Figure 5. PICALM-deficient MEFs exhibit decreased intracellular iron compared with WT or PICALM rescued MEFs.

(A) Chelation of Phen Green SK (the fluorescence of which inversely correlates with intracellular iron levels) was measured in WT (lines 7T, 20T) or PICALM-deficient (Picalm ^NULL – lines 3T, 24T, 29T) MEFs. Values were normalized to those in WT MEFs. N_exp  = 3. *p<0.04 compared with WT. (B) Chelation of Phen Green SK in Picalm ^NULL cells that were uninfected or rescued with PICALM. Values are normalized to levels in PICALM-rescued cells. N_exp  = 3. *p<0.04 compared with PICALM-rescued cells. (C) Total intracellular iron levels in Picalm ^NULL (line 3T) and PICALM rescued MEFs, normalized to levels in Picalm ^NULL cells. N_exp  = 3. MFI: mean fluorescence intensity.

Figure 6. PICALM-deficient MEFs proliferate more rapidly in the presence of iron supplementation and are more sensitive to iron chelation.
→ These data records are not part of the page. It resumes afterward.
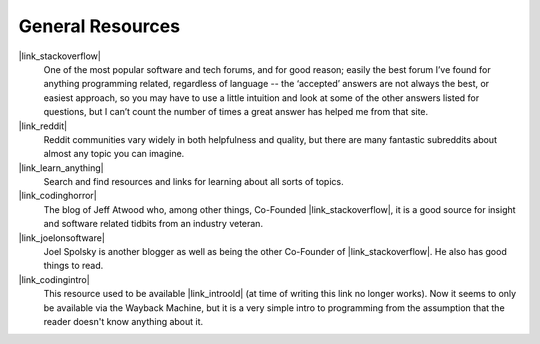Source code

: General Resources
=================

|link_stackoverflow|
    One of the most popular software and tech forums, and for good reason;
    easily the best forum I’ve found for anything programming related,
    regardless of language -- the ‘accepted’ answers are not always the best,
    or easiest approach, so you may have to use a little intuition and look at
    some of the other answers listed for questions, but I can’t count the
    number of times a great answer has helped me from that site.

|link_reddit|
    Reddit communities vary widely in both helpfulness and quality, but there
    are many fantastic subreddits about almost any topic you can imagine.

|link_learn_anything|
    Search and find resources and links for learning about all sorts of topics.

|link_codinghorror|
    The blog of Jeff Atwood who, among other things, Co-Founded
    |link_stackoverflow|, it is a good source for insight and software related
    tidbits from an industry veteran.

|link_joelonsoftware|
    Joel Spolsky is another blogger as well as being the other Co-Founder of
    |link_stackoverflow|. He also has good things to read.

|link_codingintro|
    This resource used to be available |link_introold| (at time of writing this
    link no longer works).
    Now it seems to only be available via the Wayback Machine, but it is a
    very simple intro to programming from the assumption that the reader
    doesn't know anything about it.


.. |link_stackoverflow| raw:: html

    <a href="https://stackoverflow.com/questions/" rel="external noopener noreferrer">Stack Overflow</a>

.. |link_reddit| raw:: html

    <a href="https://www.reddit.com/" rel="external noopener noreferrer">Reddit</a>

.. |link_learn_anything| raw:: html

    <a href="https://learn-anything.xyz/" rel="external noopener noreferrer">Learn Anything</a>

.. |link_codinghorror| raw:: html

    <a href="https://blog.codinghorror.com/" rel="external noopener noreferrer">Coding Horror</a>

.. |link_joelonsoftware| raw:: html

    <a href="http://www.joelonsoftware.com/" rel="external noopener noreferrer">Joel on Software</a>

.. |link_codingintro| raw:: html

    <a href="https://web.archive.org/web/20160307215602/http://codingintro.com/" rel="external noopener noreferrer">The Little Introduction To Programming</a>

.. |link_introold| raw:: html

    <a href="http://codingintro.com/" rel="external noopener noreferrer">here</a>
(A,B) Representative proliferation curves of non-immortalized Picalm ^NULL and WT MEFs without (A) and with (B) 50 µM ferric ammonium citrate (FAC). FAC restores proliferation in Picalm ^NULL cells to levels in WT cells. (C,D) Mean cell numbers (+/− standard error) of non-immortalized Picalm ^NULL and WT MEFs grown for 5 days without (C) and with (D) 50 µM FAC. N_exp  = 3. *p<0.04 compared with WT cells. (E,F) Representative proliferation curves of immortalized Picalm ^NULL MEFs transduced with empty vector (control) or PICALM grown for 4 days in the absence (E) or presence (F) of 2.5 µM deferoxamine (DFO). (G) Mean cell number of Picalm ^NULL MEFs untransduced (Null 3T) or transduced with empty vector (control) or PICALM after 4 days of culture in the presence of 2.5 µM DFO treatment relative to number of untreated cells. N_exp  = 4. *p<0.003 compared with PICALM rescued cells.